Currently, most if not all NBS programs for SMA only aim to detect homozygous exon 7 deletion in SMN1. However, there are still 2 – 5% of SMA patients harboring heterozygous exon 7 deletion and another small mutation in SMN1, which would be missed in this approach. The application of ddPCR aids in detecting newborns with one copy of SMN1, which can provide a possibility for further genetic tests to screen for compound heterozygous mutations, such as long-read sequencing or long-range PCR prior to NGS [35,36].
In our study, ddPCR also demonstrated good precision in measuring the low TREC concentrations reducing the need for re-punch and retest. Since there is no standardization in the method, each laboratory should establish their own reference intervals and cutoff. The numerical values are not interchangeable and can be affected by differences in DNA extraction methods and dPCR assay designs. Moreover, dPCR offers a key advantage over qPCR and DNA melting curve analysis by enabling absolute quantification without requiring a calibration curve. Automated dPCR platforms can meet the high throughput requirement in NBS programs, processing over 350 samples daily per instrument with a comparable reagent price of approximately USD 15 – 20 per test in a quadruplex assay.
We also employed a second-tier Sanger sequencing to mitigate the risk of false positives due to allele dropout (Figure 3B). Although the allele frequency of other nucleotide changes at c.840 is low, the implication of a screen-positive SMA result for this time-critical condition is serious and hence it is prudent to perform a second-tier test prior to patient recall. In differentiating the true gene SMN1 from its pseudogene SMN2, only a few SNPs along the gene region are available. False positives due to allele dropout at such SNPs have been reported [22]. More importantly, the probes for SMN1 exon 7 in PCR-based methods, such as MLPA, qPCR, and dPCR, are usually targeted on c.840C>T. In order to avoid the risk of false positives due to allele dropout, we employed a second-tier test by Sanger sequencing targeted on two other SNPs, namely c.835-44G>A and c.888+100A>G.
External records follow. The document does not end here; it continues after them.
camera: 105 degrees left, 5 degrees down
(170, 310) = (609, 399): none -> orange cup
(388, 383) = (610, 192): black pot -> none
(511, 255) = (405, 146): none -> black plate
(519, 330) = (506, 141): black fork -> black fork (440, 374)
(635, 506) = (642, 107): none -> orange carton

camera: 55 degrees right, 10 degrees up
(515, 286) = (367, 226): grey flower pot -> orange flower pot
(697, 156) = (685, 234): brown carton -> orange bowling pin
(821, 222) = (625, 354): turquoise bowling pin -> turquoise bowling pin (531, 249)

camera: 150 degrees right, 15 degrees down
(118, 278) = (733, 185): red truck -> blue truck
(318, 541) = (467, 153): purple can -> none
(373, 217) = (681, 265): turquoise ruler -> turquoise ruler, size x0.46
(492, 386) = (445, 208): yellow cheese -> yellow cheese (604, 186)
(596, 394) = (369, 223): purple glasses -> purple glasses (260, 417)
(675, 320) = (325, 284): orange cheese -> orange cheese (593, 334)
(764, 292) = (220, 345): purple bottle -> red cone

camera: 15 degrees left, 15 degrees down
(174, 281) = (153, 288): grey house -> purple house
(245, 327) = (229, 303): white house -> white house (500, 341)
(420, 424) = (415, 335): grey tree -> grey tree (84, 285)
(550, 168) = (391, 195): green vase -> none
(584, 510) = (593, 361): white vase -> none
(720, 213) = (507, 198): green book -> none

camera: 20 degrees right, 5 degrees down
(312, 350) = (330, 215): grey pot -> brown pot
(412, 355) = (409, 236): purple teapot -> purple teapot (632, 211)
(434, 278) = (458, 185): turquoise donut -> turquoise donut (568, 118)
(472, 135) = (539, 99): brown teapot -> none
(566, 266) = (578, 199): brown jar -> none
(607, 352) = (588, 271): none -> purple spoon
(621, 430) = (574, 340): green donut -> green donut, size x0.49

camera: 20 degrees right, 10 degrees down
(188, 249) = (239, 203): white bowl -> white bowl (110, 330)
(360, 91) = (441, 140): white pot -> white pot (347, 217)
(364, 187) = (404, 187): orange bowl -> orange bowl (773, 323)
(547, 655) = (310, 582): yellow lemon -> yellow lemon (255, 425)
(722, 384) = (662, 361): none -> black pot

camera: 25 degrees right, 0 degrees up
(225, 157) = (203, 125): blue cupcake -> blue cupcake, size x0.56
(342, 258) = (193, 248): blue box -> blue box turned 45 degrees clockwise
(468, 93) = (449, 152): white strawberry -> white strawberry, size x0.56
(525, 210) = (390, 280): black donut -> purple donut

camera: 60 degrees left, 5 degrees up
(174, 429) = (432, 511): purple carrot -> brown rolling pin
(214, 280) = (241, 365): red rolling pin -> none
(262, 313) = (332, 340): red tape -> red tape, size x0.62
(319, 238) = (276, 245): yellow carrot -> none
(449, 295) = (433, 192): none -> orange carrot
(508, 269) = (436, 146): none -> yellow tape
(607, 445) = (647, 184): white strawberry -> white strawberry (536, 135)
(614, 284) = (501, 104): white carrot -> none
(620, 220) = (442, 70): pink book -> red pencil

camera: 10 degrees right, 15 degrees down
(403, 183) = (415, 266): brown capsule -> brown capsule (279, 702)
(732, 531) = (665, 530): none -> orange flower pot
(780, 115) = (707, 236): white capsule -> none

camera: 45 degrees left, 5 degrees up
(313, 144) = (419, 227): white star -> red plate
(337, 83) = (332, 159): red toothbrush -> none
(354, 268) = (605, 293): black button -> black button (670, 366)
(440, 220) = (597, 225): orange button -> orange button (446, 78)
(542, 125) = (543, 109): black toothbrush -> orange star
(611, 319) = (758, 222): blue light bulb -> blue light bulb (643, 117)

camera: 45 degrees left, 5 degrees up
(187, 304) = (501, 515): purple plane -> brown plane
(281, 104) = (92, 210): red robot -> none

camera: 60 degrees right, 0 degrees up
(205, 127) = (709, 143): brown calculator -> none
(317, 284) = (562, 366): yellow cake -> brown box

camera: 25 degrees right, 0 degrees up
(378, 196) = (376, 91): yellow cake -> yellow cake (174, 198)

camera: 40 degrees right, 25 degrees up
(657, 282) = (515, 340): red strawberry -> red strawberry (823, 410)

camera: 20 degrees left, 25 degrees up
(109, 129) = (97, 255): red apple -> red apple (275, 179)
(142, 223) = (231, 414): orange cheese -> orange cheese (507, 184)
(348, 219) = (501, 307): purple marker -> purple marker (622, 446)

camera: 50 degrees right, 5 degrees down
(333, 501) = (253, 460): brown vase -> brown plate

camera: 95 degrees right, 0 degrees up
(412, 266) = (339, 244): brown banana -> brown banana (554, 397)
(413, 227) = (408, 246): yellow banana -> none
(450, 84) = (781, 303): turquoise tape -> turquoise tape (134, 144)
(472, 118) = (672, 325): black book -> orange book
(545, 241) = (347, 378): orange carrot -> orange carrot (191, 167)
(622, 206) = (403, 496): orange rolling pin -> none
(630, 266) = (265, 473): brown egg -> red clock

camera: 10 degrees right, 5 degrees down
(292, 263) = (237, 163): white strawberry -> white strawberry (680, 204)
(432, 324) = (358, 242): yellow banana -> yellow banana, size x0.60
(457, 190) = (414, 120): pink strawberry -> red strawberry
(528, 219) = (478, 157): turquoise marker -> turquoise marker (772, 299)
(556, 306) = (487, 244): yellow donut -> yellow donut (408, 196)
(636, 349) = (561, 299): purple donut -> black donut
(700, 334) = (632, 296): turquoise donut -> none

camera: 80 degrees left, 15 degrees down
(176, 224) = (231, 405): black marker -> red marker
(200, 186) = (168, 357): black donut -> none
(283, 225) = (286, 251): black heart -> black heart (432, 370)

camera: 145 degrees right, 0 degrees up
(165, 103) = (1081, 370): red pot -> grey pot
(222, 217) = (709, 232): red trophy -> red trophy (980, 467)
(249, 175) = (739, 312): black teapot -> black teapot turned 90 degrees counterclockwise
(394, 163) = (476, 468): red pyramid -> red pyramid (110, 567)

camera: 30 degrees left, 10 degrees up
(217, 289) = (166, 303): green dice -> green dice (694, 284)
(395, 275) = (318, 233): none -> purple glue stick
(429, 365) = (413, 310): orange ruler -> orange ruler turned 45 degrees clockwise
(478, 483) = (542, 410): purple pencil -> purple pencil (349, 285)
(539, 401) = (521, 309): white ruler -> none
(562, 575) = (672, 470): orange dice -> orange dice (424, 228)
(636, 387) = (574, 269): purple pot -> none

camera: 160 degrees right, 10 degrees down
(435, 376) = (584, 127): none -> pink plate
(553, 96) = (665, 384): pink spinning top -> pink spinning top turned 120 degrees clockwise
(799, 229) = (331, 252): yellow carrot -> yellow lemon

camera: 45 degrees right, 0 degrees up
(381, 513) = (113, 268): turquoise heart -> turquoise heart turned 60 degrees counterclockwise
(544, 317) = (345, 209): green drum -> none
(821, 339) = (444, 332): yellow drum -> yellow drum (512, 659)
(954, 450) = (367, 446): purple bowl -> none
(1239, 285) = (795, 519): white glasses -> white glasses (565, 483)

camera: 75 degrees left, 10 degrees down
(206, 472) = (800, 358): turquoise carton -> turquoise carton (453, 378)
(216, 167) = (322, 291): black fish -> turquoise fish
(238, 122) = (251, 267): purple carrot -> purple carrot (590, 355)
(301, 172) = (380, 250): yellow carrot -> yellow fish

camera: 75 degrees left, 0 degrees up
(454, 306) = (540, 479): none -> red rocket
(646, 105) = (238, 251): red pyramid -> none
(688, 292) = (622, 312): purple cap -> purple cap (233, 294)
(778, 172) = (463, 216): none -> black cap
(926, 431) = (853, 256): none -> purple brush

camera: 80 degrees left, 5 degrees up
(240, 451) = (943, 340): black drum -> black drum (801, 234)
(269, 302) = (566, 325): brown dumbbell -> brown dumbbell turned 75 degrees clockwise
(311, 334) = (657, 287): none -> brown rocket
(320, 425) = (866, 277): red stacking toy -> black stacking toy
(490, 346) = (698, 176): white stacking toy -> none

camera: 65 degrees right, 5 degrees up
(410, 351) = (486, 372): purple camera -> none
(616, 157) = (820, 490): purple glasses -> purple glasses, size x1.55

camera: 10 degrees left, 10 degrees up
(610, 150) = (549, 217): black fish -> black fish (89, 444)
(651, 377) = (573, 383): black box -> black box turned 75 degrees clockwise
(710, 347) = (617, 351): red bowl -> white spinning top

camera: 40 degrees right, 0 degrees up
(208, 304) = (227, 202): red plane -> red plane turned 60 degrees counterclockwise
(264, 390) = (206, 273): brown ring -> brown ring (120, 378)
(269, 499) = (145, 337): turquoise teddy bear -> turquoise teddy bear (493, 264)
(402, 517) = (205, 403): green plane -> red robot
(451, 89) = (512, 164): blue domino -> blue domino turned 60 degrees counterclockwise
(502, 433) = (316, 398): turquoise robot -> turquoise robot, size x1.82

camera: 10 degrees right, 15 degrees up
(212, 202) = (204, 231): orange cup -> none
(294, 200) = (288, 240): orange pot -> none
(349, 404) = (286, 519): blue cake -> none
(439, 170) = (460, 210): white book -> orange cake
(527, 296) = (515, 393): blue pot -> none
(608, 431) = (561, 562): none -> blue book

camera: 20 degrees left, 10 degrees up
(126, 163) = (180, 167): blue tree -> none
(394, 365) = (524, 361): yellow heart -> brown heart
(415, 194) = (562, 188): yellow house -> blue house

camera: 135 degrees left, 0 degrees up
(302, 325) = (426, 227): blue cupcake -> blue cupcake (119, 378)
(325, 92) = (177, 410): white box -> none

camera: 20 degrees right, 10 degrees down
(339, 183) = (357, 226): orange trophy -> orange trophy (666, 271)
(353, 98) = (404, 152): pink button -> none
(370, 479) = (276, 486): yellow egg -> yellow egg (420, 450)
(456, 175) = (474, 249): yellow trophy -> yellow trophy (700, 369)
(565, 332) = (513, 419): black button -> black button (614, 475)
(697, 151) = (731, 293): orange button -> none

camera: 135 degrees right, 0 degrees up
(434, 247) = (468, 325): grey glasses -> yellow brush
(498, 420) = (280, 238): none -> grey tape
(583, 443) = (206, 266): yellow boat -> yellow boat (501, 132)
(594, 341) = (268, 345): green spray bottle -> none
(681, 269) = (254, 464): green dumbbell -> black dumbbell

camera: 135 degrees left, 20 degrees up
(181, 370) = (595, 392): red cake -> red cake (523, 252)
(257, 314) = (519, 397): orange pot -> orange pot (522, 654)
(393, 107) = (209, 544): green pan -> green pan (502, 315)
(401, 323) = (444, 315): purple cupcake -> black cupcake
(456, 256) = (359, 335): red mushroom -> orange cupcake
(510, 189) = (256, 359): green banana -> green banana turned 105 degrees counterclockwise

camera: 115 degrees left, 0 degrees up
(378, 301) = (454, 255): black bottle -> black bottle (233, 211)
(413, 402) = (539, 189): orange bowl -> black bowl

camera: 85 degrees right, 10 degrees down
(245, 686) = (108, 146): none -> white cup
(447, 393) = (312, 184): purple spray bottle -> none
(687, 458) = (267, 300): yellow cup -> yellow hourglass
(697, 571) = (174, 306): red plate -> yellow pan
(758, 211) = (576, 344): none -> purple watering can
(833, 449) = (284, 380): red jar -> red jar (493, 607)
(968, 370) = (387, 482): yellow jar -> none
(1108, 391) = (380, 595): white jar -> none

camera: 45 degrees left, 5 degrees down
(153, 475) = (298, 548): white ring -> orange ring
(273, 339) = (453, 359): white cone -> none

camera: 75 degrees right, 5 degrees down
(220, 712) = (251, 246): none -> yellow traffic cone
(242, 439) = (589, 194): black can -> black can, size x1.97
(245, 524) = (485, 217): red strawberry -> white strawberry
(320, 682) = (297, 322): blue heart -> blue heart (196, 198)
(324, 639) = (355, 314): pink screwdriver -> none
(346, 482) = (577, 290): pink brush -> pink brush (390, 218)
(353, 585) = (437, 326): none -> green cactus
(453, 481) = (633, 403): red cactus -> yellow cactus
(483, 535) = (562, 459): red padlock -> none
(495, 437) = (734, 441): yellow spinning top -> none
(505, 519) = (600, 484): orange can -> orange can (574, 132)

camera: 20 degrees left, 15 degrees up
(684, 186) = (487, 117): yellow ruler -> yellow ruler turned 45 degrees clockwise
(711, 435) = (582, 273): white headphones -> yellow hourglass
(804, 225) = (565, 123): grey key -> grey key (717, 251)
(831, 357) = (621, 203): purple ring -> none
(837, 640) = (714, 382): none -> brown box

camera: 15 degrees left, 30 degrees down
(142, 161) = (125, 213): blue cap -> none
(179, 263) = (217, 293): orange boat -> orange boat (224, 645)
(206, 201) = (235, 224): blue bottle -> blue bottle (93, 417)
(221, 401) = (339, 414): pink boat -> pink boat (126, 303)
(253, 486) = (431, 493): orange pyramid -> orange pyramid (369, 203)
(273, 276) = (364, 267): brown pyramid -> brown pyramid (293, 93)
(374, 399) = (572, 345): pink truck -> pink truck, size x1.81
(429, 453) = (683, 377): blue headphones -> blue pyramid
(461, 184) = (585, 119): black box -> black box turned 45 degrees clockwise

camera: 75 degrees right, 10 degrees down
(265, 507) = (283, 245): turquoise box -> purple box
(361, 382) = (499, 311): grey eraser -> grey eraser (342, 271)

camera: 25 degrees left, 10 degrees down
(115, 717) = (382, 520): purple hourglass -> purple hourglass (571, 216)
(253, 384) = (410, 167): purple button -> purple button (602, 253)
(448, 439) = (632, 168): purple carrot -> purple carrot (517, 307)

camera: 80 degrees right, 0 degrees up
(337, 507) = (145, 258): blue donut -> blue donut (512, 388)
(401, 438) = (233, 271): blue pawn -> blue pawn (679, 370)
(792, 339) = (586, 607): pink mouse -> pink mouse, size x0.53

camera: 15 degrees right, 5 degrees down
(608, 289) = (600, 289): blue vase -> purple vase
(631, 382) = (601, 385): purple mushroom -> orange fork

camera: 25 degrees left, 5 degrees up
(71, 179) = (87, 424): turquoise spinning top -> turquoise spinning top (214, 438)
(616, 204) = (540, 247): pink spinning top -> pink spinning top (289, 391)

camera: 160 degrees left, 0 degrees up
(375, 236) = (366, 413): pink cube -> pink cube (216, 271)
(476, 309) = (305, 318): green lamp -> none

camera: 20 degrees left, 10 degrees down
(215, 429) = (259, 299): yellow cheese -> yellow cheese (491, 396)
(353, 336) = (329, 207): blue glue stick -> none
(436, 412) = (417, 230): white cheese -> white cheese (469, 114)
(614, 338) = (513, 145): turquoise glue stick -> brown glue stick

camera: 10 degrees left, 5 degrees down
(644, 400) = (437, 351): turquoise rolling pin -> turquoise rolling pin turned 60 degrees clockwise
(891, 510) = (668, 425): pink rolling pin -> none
Regarding the limitations, dPCR is more technically demanding in experiment design and data analysis as well as a higher capital cost compared to qPCR and DNA melting curve analysis. Moreover, our present assay design cannot detect partial intragenic SMN2 deletions, hybrid gene structures, single nucleotide variants, and other modifier genes. As the availability of dPCR platforms continues to grow, increased competition may lead to lower prices, making its use in routine medical laboratories more widespread.
5. Conclusions
We successfully evaluated a first-tier, quadruplex, high-throughput, and fully automated ddPCR assay for SMN1, SMN2, TREC, and RPP30 and second-tier SMN1 Sanger sequencing for NBS SMA and SCID. The method enables high throughput screening capacity, while precisely quantifying the SMN2 gene with a fast turnaround time and reducing the risk of false positives in SMN1 due to allele dropout. The method is already in use for the NBS for SMA and SCID in Hong Kong since October 2023.